I just stumbled across a NY Times blog post by Dick Cavett, the old host of 'The Dick Cavett Show', in which he laments the passing of Bobby Fischer, arguably the greatest chess player of all time. I've always been interested in chess, though I think I peaked at age 6 when I allegedly beat my uncle in a game. I actually don't remember that, but I'd like to think it's true.
As for Bobby Fischer, there's probably never been a more famous chess player in history (there's certainly never been a crazier famous chess player in history). When he died on January 17th, he was known as much for being an exile and an anti-Semite than anything else, but there was a time when he was arguably America's biggest celebrity. And he was at the height of his fame when he beat Boris Spassky to win the FIDE World Chess Championship in 1972. Maybe Garry Kasparov reached statistically higher heights, but Bobby Fischer set the emotional standard.
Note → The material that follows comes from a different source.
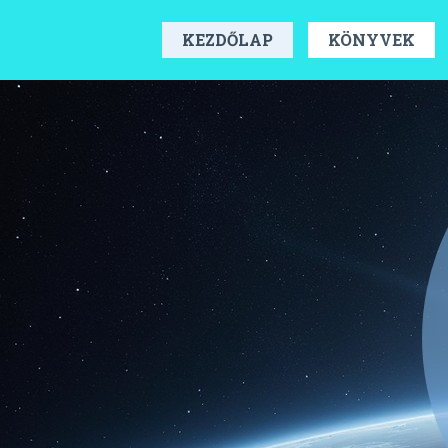
KEZDŐLAP
KÖNYVEK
The blog post is great on many levels, as it delves into the many aspects of Fischer's sad and tortuous life. But the post--and the video of a 1971 interview embedded in it--highlight one aspect of Fischer's chess ability that I think illustrates a great and mistaken notion about "talent" and "ability", two things we often confuse.
Bobby Fischer was what we call a child prodigy. He was the Mozart of chess. He won the US Chess Championships when he was 13 years old! The real question is, how did he do it?
He obviously had talent. But what was that talent? Was it the ability to memorize outrageously complex positions? Was it the ability to think 9, 10, 11 moves ahead? Was it the ability to devise devious traps for his opponents?
No. It wasn't. He may have eventually been able to do those things, but those were not the talents that made him the greatest chess player ever. His talent was his obsession. He developed the ability to do all of the above things, but they didn't come naturally. They were painstakingly developed through intense and focused effort. The type of effort that most people simply can't generate. Borderline super-human.
Cavett says it better than I do:
"We assume that geniuses are blessed creatures who don’t have to work hard to achieve their goals. Hard for us, easy for them. But Bobby as a kid — IQ pushing 200 — put in 10 to 15 hours a day of brain power and heavy concentration that would kill an ordinary person. (Or at least me.)" (italics mine)
Fischer learned to play chess when he was six. He won the US Chess Championships at age 13. That's about 2,000 days, multiplied by 10 hours of quality effort a day. You know what that sounds like? That sounds like just about how much time Mozart spent playing the clavier, or John Stuart Mill spent studying, or Tiger Woods spent golfing. It's also about the amount of quality, focused effort-filled time that a normal expert would have spent at their hobby/occupation over 20-30 years.
Does this mean that prodigies are made, not born? Yes and no. Because the simple fact is you can't force a person to put in the quality of effort that Fischer put into his chess. That type of effort has to come from somewhere inside. It doesn't come from fear of punishment or hope of reward. It comes from love. Love in the form of need and at the mercy of obsession.
You can see the obsession if you watch the video. Fischer doesn't really feel comfortable discussing how he feels about chess. It's as if he just knows chess, not how to articulate chess. But one thing he does articulate well is that greatness isn't all talent. He says you need talent to be truly great (which we can take to mean his level), but he follows that by saying many of the top players aren't that talented; they've "just worked like dogs" and "they keep at it...they've got the character, they don't get distracted by other things in life until they've gotten what they wanted out of it." Their ability is a product of the quality of their efforts. He also alludes to this understanding of ability when asked if he's very athletic. His response: "Well, I haven't really developed myself too much in sports." Translation: No, but it's only for lack of effort.
I don't know what caused Bobby Fischer to slowly come unhinged. I don't know what caused him to isolate himself from the world and I don't know what drove him to despise Jews and America. But I do think I know what made him into a child prodigy and a World Chess Champion. He believed his effort would improve his ability. And then he worked longer, harder, and with a higher level of quality than any of his competitors. (Harder than anyone, at anything, ever?) You can call it talent or effort, motivation or love or obsession. Whatever you call it, it's what makes you a champion.